> Your goal
Please transcribe the entries below exactly and leave out every picture.

> Data extracts
=-=-=

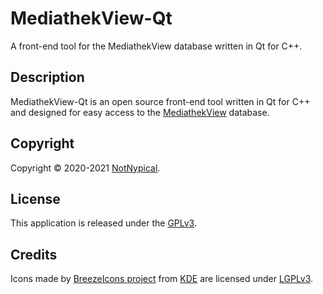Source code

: 
# MediathekView-Qt

A front-end tool for the MediathekView database written in Qt for C++.


## Description

MediathekView-Qt is an open source front-end tool written in Qt for C++ and designed for easy access to the [MediathekView](https://mediathekview.de) database.


## Copyright

Copyright &copy; 2020-2021 [NotNypical](https://notnypical.github.io).


## License

This application is released under the [GPLv3](https://www.gnu.org/licenses/gpl-3.0.en.html).


## Credits

Icons made by [BreezeIcons project](https://api.kde.org/frameworks/breeze-icons/html/index.html) from [KDE](https://kde.org)
are licensed under [LGPLv3](https://www.gnu.org/licenses/lgpl-3.0.en.html).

=-=-=

> Result for this task
Source code

: 
# MediathekView-Qt

A front-end tool for the MediathekView database written in Qt for C++.


## Description

MediathekView-Qt is an open source front-end tool written in Qt for C++ and designed for easy access to the [MediathekView](https://mediathekview.de) database.


## Copyright

Copyright &copy; 2020-2021 [NotNypical](https://notnypical.github.io).


## License

This application is released under the [GPLv3](https://www.gnu.org/licenses/gpl-3.0.en.html).


## Credits

Icons made by [BreezeIcons project](https://api.kde.org/frameworks/breeze-icons/html/index.html) from [KDE](https://kde.org)
are licensed under [LGPLv3](https://www.gnu.org/licenses/lgpl-3.0.en.html).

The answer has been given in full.